— begin Records for the task —

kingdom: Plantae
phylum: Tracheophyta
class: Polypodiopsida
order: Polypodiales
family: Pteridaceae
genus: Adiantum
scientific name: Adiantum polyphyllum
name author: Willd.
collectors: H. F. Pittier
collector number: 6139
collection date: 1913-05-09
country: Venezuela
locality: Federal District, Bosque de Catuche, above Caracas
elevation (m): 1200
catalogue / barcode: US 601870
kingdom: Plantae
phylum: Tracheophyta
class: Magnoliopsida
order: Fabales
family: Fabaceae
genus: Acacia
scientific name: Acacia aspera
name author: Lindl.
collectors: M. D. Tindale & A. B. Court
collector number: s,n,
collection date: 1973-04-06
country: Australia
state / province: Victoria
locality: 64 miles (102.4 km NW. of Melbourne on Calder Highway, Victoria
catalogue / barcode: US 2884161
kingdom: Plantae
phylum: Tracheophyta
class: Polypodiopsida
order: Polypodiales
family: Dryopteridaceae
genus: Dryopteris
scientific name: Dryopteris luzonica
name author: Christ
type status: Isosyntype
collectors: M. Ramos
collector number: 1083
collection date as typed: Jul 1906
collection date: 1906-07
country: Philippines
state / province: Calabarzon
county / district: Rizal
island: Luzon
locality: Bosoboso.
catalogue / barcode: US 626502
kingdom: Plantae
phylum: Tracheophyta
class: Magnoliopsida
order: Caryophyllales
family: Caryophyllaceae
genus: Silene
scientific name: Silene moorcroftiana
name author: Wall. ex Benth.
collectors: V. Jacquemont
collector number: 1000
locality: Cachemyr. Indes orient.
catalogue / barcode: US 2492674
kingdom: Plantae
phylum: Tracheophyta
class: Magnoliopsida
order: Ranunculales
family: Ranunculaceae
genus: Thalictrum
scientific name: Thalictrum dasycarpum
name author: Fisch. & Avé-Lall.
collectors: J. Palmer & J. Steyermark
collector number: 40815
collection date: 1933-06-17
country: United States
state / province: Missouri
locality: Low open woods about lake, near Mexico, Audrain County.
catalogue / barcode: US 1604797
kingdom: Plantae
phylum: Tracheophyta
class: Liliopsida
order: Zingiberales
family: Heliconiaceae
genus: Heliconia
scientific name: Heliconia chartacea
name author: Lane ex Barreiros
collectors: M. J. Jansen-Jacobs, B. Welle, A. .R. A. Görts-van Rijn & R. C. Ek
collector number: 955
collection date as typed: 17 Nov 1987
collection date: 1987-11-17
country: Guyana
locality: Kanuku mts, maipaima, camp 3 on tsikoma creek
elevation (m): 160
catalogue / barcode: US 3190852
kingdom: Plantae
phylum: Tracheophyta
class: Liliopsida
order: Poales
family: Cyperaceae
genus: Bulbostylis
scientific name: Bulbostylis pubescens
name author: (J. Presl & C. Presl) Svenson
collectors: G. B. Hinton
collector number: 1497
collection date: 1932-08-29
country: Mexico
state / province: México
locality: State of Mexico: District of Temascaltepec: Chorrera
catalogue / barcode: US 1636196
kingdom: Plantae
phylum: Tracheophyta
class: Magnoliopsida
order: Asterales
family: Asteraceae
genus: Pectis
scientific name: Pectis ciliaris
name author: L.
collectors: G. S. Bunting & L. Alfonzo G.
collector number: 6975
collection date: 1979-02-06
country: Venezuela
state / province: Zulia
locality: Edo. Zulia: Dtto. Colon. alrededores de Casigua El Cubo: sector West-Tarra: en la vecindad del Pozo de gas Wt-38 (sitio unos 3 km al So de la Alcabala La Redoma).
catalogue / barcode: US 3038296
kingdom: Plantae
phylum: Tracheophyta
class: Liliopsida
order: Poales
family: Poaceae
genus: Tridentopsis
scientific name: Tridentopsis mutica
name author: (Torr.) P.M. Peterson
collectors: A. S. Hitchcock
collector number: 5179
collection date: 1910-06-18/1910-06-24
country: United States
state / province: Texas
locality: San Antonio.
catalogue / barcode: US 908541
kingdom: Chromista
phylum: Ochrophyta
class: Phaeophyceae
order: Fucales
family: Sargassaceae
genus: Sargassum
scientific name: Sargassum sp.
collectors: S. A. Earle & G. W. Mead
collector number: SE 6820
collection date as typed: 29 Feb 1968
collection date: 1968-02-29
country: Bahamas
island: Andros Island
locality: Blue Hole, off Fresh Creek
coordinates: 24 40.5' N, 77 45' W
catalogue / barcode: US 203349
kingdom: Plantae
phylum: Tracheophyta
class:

— end Records for the task —

Requirement
Rewrite every one of the entries above, putting "authority" wherever "name author" appears and leaving everything else unchanged.

Correct result
kingdom: Plantae
phylum: Tracheophyta
class: Polypodiopsida
order: Polypodiales
family: Pteridaceae
genus: Adiantum
scientific name: Adiantum polyphyllum
authority: Willd.
collectors: H. F. Pittier
collector number: 6139
collection date: 1913-05-09
country: Venezuela
locality: Federal District, Bosque de Catuche, above Caracas
elevation (m): 1200
catalogue / barcode: US 601870
kingdom: Plantae
phylum: Tracheophyta
class: Magnoliopsida
order: Fabales
family: Fabaceae
genus: Acacia
scientific name: Acacia aspera
authority: Lindl.
collectors: M. D. Tindale & A. B. Court
collector number: s,n,
collection date: 1973-04-06
country: Australia
state / province: Victoria
locality: 64 miles (102.4 km NW. of Melbourne on Calder Highway, Victoria
catalogue / barcode: US 2884161
kingdom: Plantae
phylum: Tracheophyta
class: Polypodiopsida
order: Polypodiales
family: Dryopteridaceae
genus: Dryopteris
scientific name: Dryopteris luzonica
authority: Christ
type status: Isosyntype
collectors: M. Ramos
collector number: 1083
collection date as typed: Jul 1906
collection date: 1906-07
country: Philippines
state / province: Calabarzon
county / district: Rizal
island: Luzon
locality: Bosoboso.
catalogue / barcode: US 626502
kingdom: Plantae
phylum: Tracheophyta
class: Magnoliopsida
order: Caryophyllales
family: Caryophyllaceae
genus: Silene
scientific name: Silene moorcroftiana
authority: Wall. ex Benth.
collectors: V. Jacquemont
collector number: 1000
locality: Cachemyr. Indes orient.
catalogue / barcode: US 2492674
kingdom: Plantae
phylum: Tracheophyta
class: Magnoliopsida
order: Ranunculales
family: Ranunculaceae
genus: Thalictrum
scientific name: Thalictrum dasycarpum
authority: Fisch. & Avé-Lall.
collectors: J. Palmer & J. Steyermark
collector number: 40815
collection date: 1933-06-17
country: United States
state / province: Missouri
locality: Low open woods about lake, near Mexico, Audrain County.
catalogue / barcode: US 1604797
kingdom: Plantae
phylum: Tracheophyta
class: Liliopsida
order: Zingiberales
family: Heliconiaceae
genus: Heliconia
scientific name: Heliconia chartacea
authority: Lane ex Barreiros
collectors: M. J. Jansen-Jacobs, B. Welle, A. .R. A. Görts-van Rijn & R. C. Ek
collector number: 955
collection date as typed: 17 Nov 1987
collection date: 1987-11-17
country: Guyana
locality: Kanuku mts, maipaima, camp 3 on tsikoma creek
elevation (m): 160
catalogue / barcode: US 3190852
kingdom: Plantae
phylum: Tracheophyta
class: Liliopsida
order: Poales
family: Cyperaceae
genus: Bulbostylis
scientific name: Bulbostylis pubescens
authority: (J. Presl & C. Presl) Svenson
collectors: G. B. Hinton
collector number: 1497
collection date: 1932-08-29
country: Mexico
state / province: México
locality: State of Mexico: District of Temascaltepec: Chorrera
catalogue / barcode: US 1636196
kingdom: Plantae
phylum: Tracheophyta
class: Magnoliopsida
order: Asterales
family: Asteraceae
genus: Pectis
scientific name: Pectis ciliaris
authority: L.
collectors: G. S. Bunting & L. Alfonzo G.
collector number: 6975
collection date: 1979-02-06
country: Venezuela
state / province: Zulia
locality: Edo. Zulia: Dtto. Colon. alrededores de Casigua El Cubo: sector West-Tarra: en la vecindad del Pozo de gas Wt-38 (sitio unos 3 km al So de la Alcabala La Redoma).
catalogue / barcode: US 3038296
kingdom: Plantae
phylum: Tracheophyta
class: Liliopsida
order: Poales
family: Poaceae
genus: Tridentopsis
scientific name: Tridentopsis mutica
authority: (Torr.) P.M. Peterson
collectors: A. S. Hitchcock
collector number: 5179
collection date: 1910-06-18/1910-06-24
country: United States
state / province: Texas
locality: San Antonio.
catalogue / barcode: US 908541
kingdom: Chromista
phylum: Ochrophyta
class: Phaeophyceae
order: Fucales
family: Sargassaceae
genus: Sargassum
scientific name: Sargassum sp.
collectors: S. A. Earle & G. W. Mead
collector number: SE 6820
collection date as typed: 29 Feb 1968
collection date: 1968-02-29
country: Bahamas
island: Andros Island
locality: Blue Hole, off Fresh Creek
coordinates: 24 40.5' N, 77 45' W
catalogue / barcode: US 203349
kingdom: Plantae
phylum: Tracheophyta
class:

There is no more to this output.